*EXTRACTED TEXT*.
- Opening Delimiter -
IR-TFIDF 6 Flashcards
What is Information Retrieval?
Information retrieval is finding material (usually documents) of
an unstructured nature (usually text) that satisfies an information need from within large collections (usually stored on computers).
E.g. A search engine (Google, Bing, Baidu, DuckDuckGo, …)
What is Ranked Information Retrieval?
return an ordering of the documents in the collection with respect to the query
How would you rank documents in ranked Information Retrieval?
- Assign a score – say in [0, 1] – to each document
* This score measures how well document and query “match”
How does the Jaccard Coefficient work?
View the query and each document as a set of types.
Check how many times the query appears in each document.
Remember types not tokens.
Name two pros and cons of the Jaccard Coefficient.
Pros of Jaccard Coefficient
• Easy to implement, easy to understand
• The baseline method you should consider (if your proposed method performs worse than Jaccard coefficient, throw it away)
Cons of Jaccard Coefficient
• It doesn’t consider term frequency (how many times a term occurs in a document)
• It ignores word sequences (‘Alex is taller than Bob’ and ‘Bob is taller than Alex’ are regarded as the same). This can be mitigated by considering n-grams
What is bag of words?
- Closing Delimiter -
*EXTRACTED INFORMATION*.
- Opening Delimiter -
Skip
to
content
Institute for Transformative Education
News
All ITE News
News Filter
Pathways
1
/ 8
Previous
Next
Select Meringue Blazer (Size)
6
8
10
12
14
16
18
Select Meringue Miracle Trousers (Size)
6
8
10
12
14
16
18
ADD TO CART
- Closing Delimiter -
- Opening Delimiter -
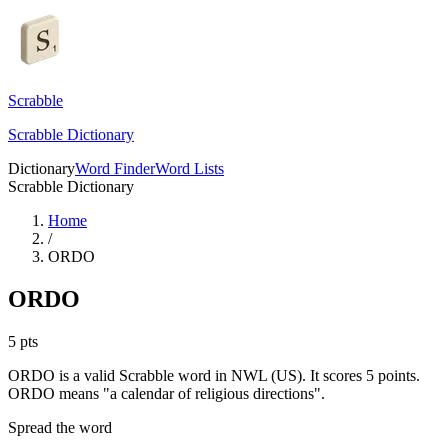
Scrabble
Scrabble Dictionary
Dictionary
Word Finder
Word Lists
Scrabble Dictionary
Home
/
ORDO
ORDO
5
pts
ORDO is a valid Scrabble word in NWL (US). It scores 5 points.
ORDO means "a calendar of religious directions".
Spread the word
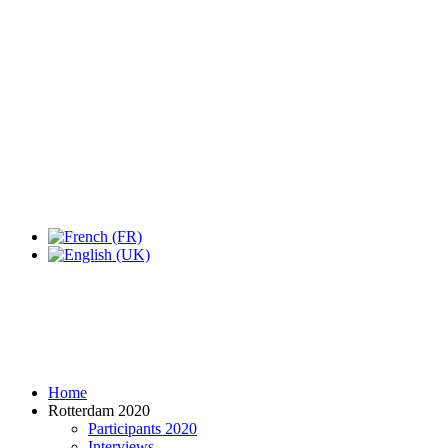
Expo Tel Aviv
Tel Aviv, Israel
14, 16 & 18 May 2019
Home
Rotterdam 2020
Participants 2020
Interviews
- Closing Delimiter -
- Opening Delimiter -
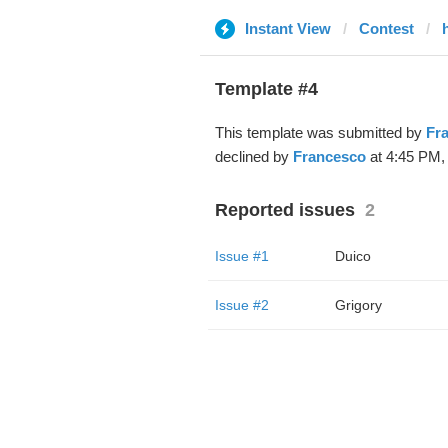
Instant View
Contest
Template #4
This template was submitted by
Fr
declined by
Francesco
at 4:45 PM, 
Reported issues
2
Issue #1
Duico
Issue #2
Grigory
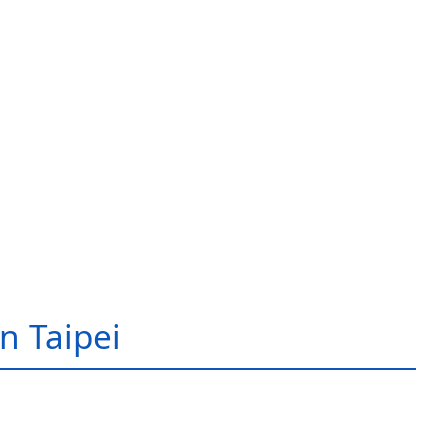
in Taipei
- Closing Delimiter -
*ABOUT THIS TASK*. Reproduce the information retrieval flashcards word for word, from the first line to the last.

*EXERCISE RESPONSE*.
IR-TFIDF 6 Flashcards
What is Information Retrieval?
Information retrieval is finding material (usually documents) of
an unstructured nature (usually text) that satisfies an information need from within large collections (usually stored on computers).
E.g. A search engine (Google, Bing, Baidu, DuckDuckGo, …)
What is Ranked Information Retrieval?
return an ordering of the documents in the collection with respect to the query
How would you rank documents in ranked Information Retrieval?
- Assign a score – say in [0, 1] – to each document
* This score measures how well document and query “match”
How does the Jaccard Coefficient work?
View the query and each document as a set of types.
Check how many times the query appears in each document.
Remember types not tokens.
Name two pros and cons of the Jaccard Coefficient.
Pros of Jaccard Coefficient
• Easy to implement, easy to understand
• The baseline method you should consider (if your proposed method performs worse than Jaccard coefficient, throw it away)
Cons of Jaccard Coefficient
• It doesn’t consider term frequency (how many times a term occurs in a document)
• It ignores word sequences (‘Alex is taller than Bob’ and ‘Bob is taller than Alex’ are regarded as the same). This can be mitigated by considering n-grams
What is bag of words?